【KOREA WAVE】韓国のユン・ソンニョル(尹錫悦)大統領の「非常戒厳」宣言に対し、捜査機関が本格的な動きを見せている。すでにユン大統領には出国禁止措置が下され、さらに警察は緊急逮捕の可能性を示唆して、捜査のスピードを上げている。
ユン大統領は「内乱罪」の被疑者として捜査対象となっており、憲法が保障する大統領の不逮捕特権が適用されない状況にある。
内乱罪は大統領の特権外とされる犯罪で、捜査・起訴・処罰が可能な例外に該当する。内乱罪の法定刑が最長で死刑に該当する重大な犯罪であることから、強制捜査が進められる可能性が高まっている。
捜査は、高位公職者犯罪捜査処(公捜処)、検察特別捜査本部(特捜本部)、警察庁国家捜査本部特別捜査団の3機関が競うように進めており、いずれもユン大統領の身柄を確保する方針を示唆している。刑事訴訟法によると、長期3年以上の懲役刑に該当する罪を犯した疑いがあり、証拠隠滅や逃亡の恐れがある場合、捜査機関は逮捕状なしに緊急逮捕が可能とされている。
ただ、現職大統領を逮捕することによる国政の空白や大統領警護処との衝突が避けられないとの指摘もあり、現実的には難しいという反論も存在する。ある憲法学者は「大統領が逮捕されれば、国政の責任者がいなくなる」と述べ、逮捕と同時に弾劾訴追を進め、副大統領または代行者が職務を遂行できるようにする必要があると指摘した。
現在、捜査機関はまずユン大統領への出頭要請や訪問調査を通じて証言を得る計画だが、これを拒否した場合には強制捜査を検討するとみられる。また、大統領府や官邸への家宅捜索の可能性も取り沙汰されているが、過去の例では任意提出で証拠が確保されたケースが多かった。2017年のパク・クネ(朴槿惠)大統領(当時)の国政介入事件では、特別検察チームが大統領府の家宅捜索を試みたが、軍事機密を理由に拒否されたことがある。
興味深いのは、この時の特別検察チームの責任者がユン大統領本人だったことだ。
一方で、法務省は9日、公捜処の要請に基づき、ユン大統領に対する出国禁止措置を下した。現職大統領への出国禁止措置は前例がなく、ユン大統領が直面している内乱罪の重さを物語っている。国政介入疑惑で弾劾されたパク・クネ氏も、在任中に出国禁止措置を受けたことはなかった。

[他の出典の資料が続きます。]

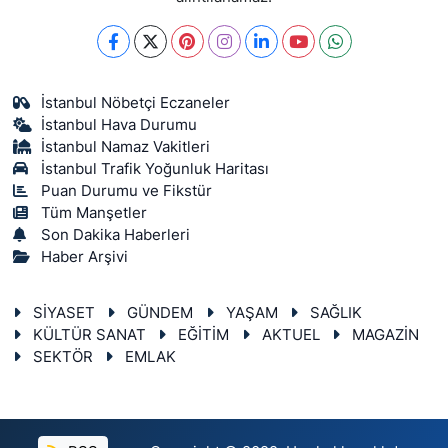
İstanbul Nöbetçi Eczaneler
İstanbul Hava Durumu
İstanbul Namaz Vakitleri
İstanbul Trafik Yoğunluk Haritası
Puan Durumu ve Fikstür
Tüm Manşetler
Son Dakika Haberleri
Haber Arşivi
SİYASET
GÜNDEM
YAŞAM
SAĞLIK
KÜLTÜR SANAT
EĞİTİM
AKTUEL
MAGAZİN
SEKTÖR
EMLAK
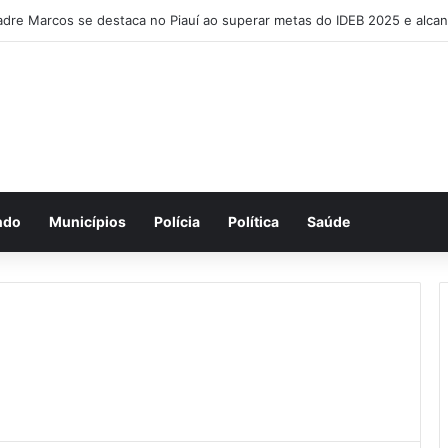
ndo
Municípios
Polícia
Política
Saúde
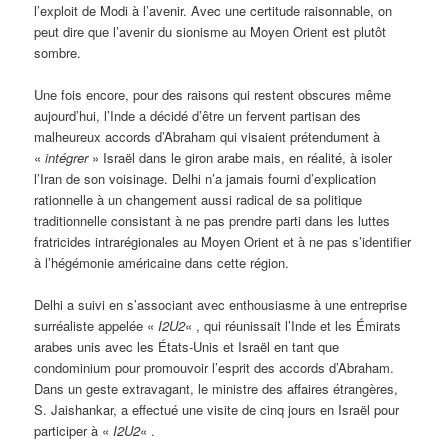
l’exploit de Modi à l’avenir. Avec une certitude raisonnable, on
peut dire que l’avenir du sionisme au Moyen Orient est plutôt
sombre.
Une fois encore, pour des raisons qui restent obscures même
aujourd’hui, l’Inde a décidé d’être un fervent partisan des
malheureux accords d’Abraham qui visaient prétendument à
«
intégrer
» Israël dans le giron arabe mais, en réalité, à isoler
l’Iran de son voisinage. Delhi n’a jamais fourni d’explication
rationnelle à un changement aussi radical de sa politique
traditionnelle consistant à ne pas prendre parti dans les luttes
fratricides intrarégionales au Moyen Orient et à ne pas s’identifier
à l’hégémonie américaine dans cette région.
Delhi a suivi en s’associant avec enthousiasme à une entreprise
surréaliste appelée «
I2U2
« , qui réunissait l’Inde et les Émirats
arabes unis avec les États-Unis et Israël en tant que
condominium pour promouvoir l’esprit des accords d’Abraham.
Dans un geste extravagant, le ministre des affaires étrangères,
S. Jaishankar, a effectué une visite de cinq jours en Israël pour
participer à «
I2U2
« .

捜査の進展により、早ければ来週にもユン大統領の召喚調査が実施される可能性があるという。現職大統領に対する直接調査は韓国史上初となる。専門家の間では、ユン大統領が即座に辞任し、捜査と弾劾が同時に進行されるべきだとの意見もある。
法学者の間には「ユン大統領の内乱罪はパク・クネ氏の事案よりもはるかに明確である。軍を動員して国会を停止させ、政敵を排除しようとした証拠がある」「非常戒厳の宣言は内乱罪に該当し、違憲であることは明白だ」「ユン大統領は政治的責任だけでなく、法的責任も負うべきだ」という意見が出ている。
現在、ユン大統領は7日の国民向け談話以降、公邸に籠り、外部との接触を断っている。一部では、側近らがメッセージアプリ「テレグラム」を退会・再登録する動きが確認されており、大統領府が強制捜査に備えているのではないかとの見方も出ている。